◆ ACTIVITY
Find each line in the data containing the word "label" and copy those lines.

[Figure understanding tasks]
Segment Open

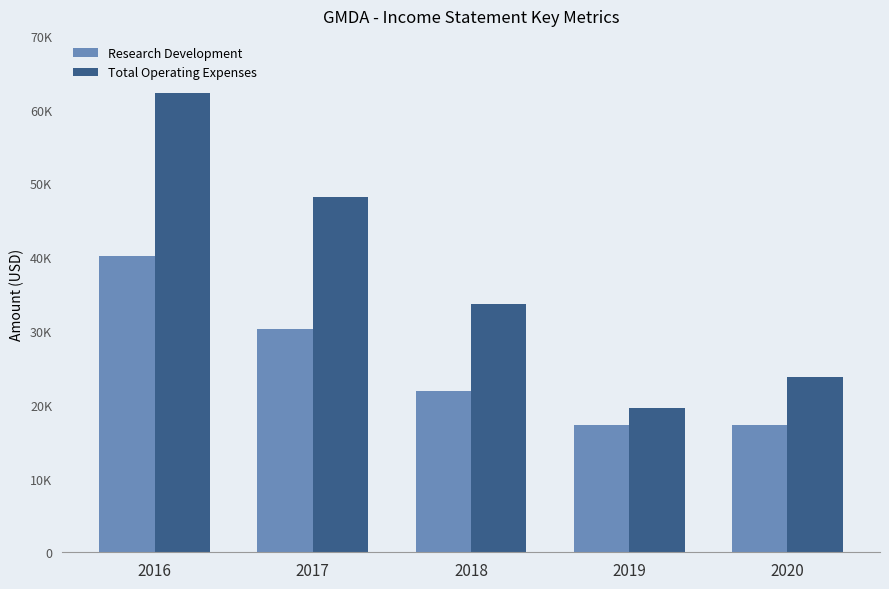

Where does the Total Operating Expenses series first go above 33600?

2016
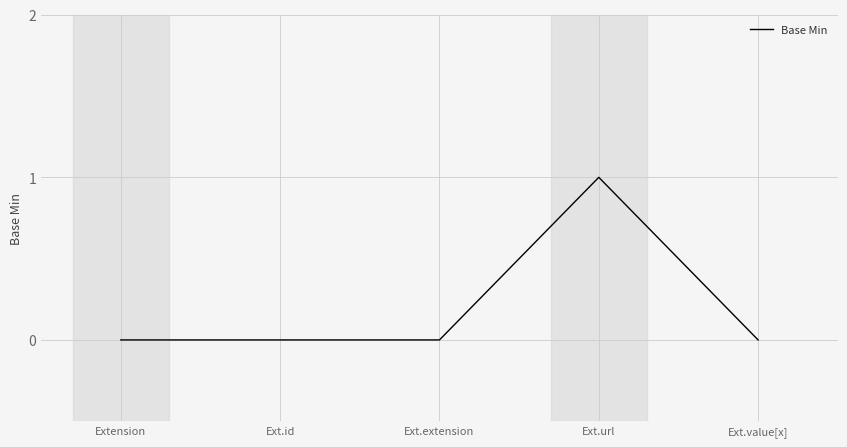

Which label corresponds to the largest value in the chart?

Ext.url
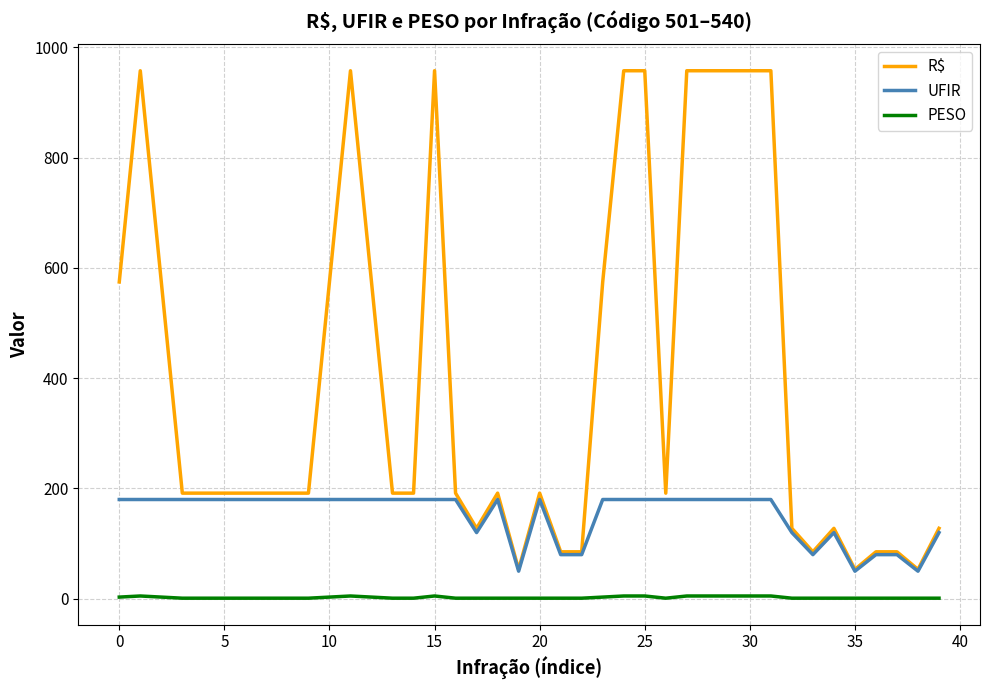

True or false: PESO has more than 0 points higher than both neighbors.

True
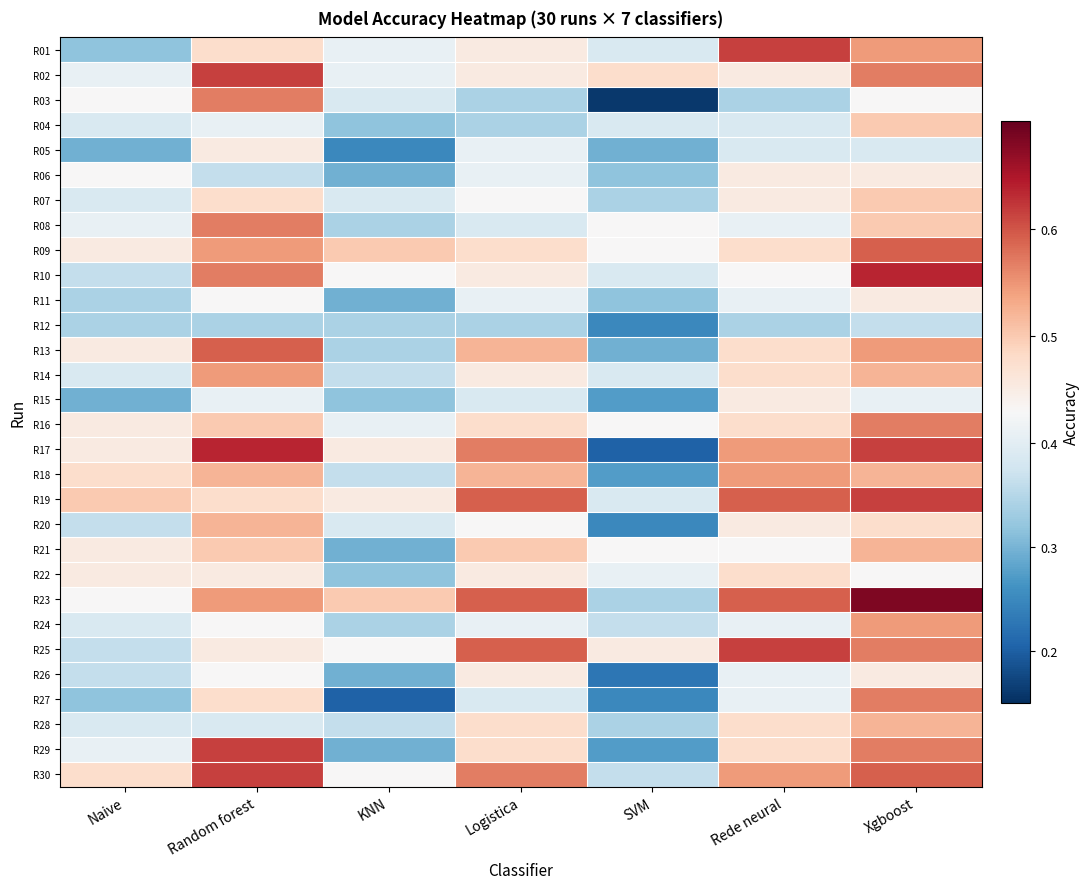

Which label corresponds to the smallest value in the chart?

SVM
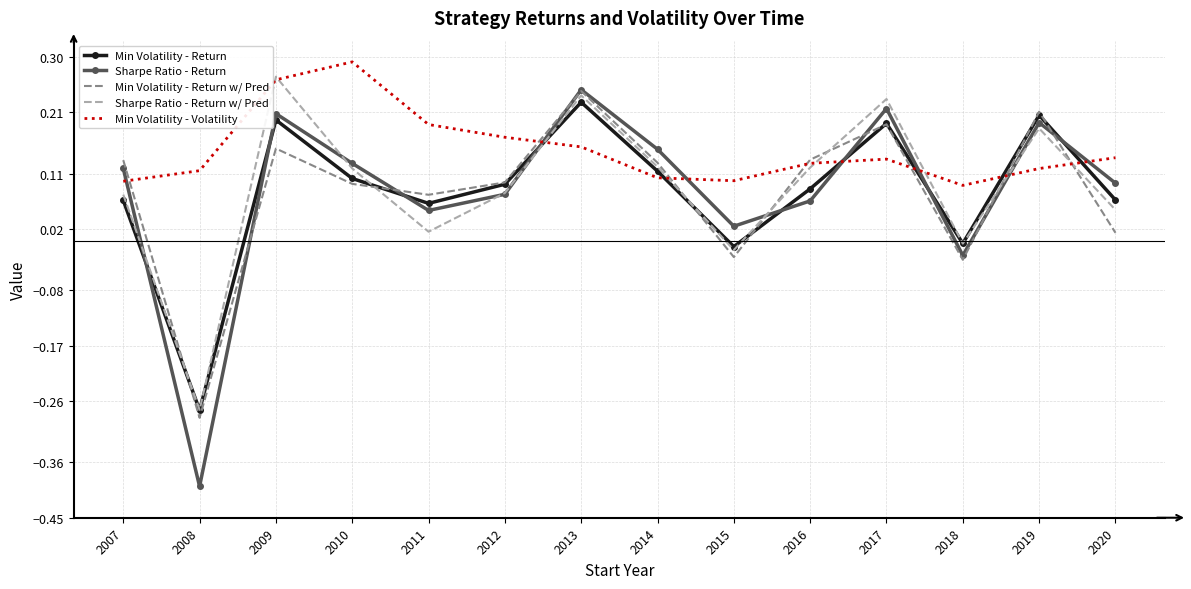

In Sharpe Ratio - Return w/ Pred, how many points are higher than both neighbors (excluding endpoints)?

4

Segment Closed

◆ THE ANSWER
Which label corresponds to the largest value in the chart?
Which label corresponds to the smallest value in the chart?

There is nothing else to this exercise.